Il y a quelques années, le magazine National Geographic avait commandé une galerie de photos à Martin Schoeller avec les nouveaux visages des États-Unis. Le résultat montrait les mélanges les plus inattendus : afro-américain et allemand, coréen et hispanique, chinois et européen, thaïlandais et noir. Tous sont les enfants de la mondialisation et leurs caractéristiques défient toute idée conservatrice que nous pourrions avoir au sujet de l’identité.

Le monde devient un patchwork de plus en plus diversifié. Bien que, comme l’expliquent les généticiens, il n’y a qu’une diversité à l’extérieur.

« C’est difficile à comprendre parce que nous pouvons classer les individus physiquement, mais d’un point de vue génétique, très peu de variables nous différencient », explique Sònia Casillas, chercheuse et spécialiste en génétique des populations à l’Université autonome de Barcelone.

« Les humains ont commencé à quitter l’Afrique il y a 80 000 ans. En termes d’évolution, c’est très récent. C’est la raison pour laquelle nous sommes une espèce avec très peu de diversité génétique », déclare Casillas.

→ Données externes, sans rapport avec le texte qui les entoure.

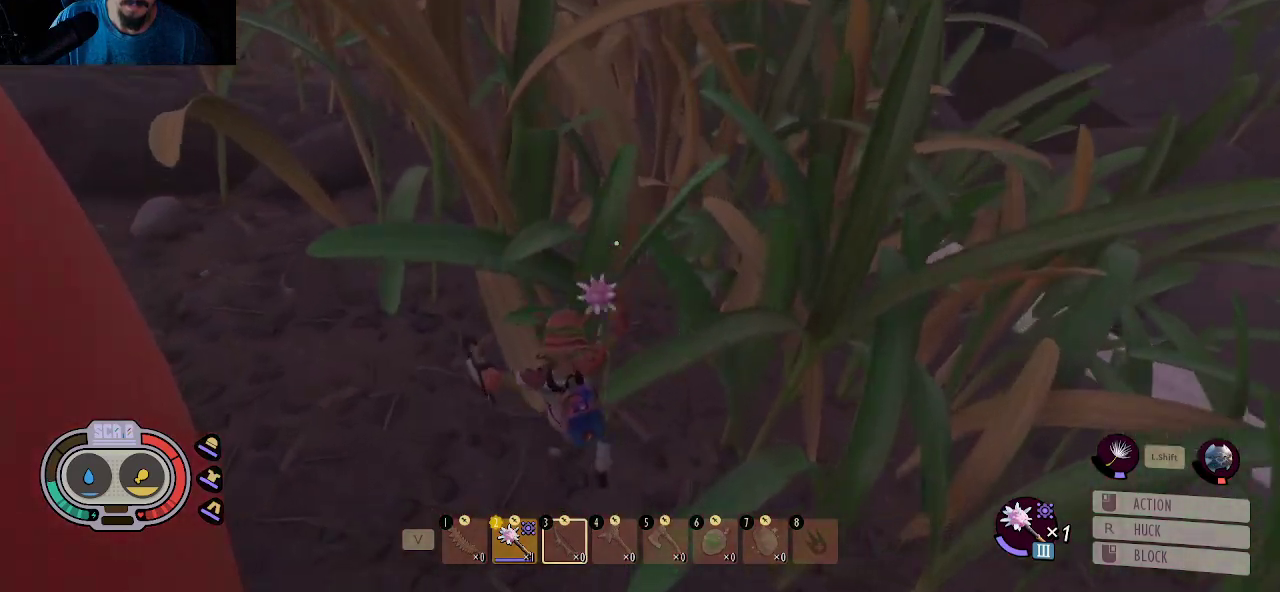
{"keys": ["shift"], "mouse": [], "mouse_move": "up", "events": [[67, "shift", "down"]]}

Cela signifie que nous mêlons des individus qui sont déjà intrinsèquement très similaires. « C’est pourquoi les changements ne seront pas aussi importants en termes quantitatifs. »

Il se peut que, dans le futur, dans les 0,1 % qui nous séparent, certains traits l’emportent ou que certains disparaissent complètement, mais, comme l’explique la science, cela n’aura rien à voir avec la circulation des personnes. « Au final, ce seront les traits phénotypiques les mieux adaptés à l’environnement qui prévaudront », explique Casillas.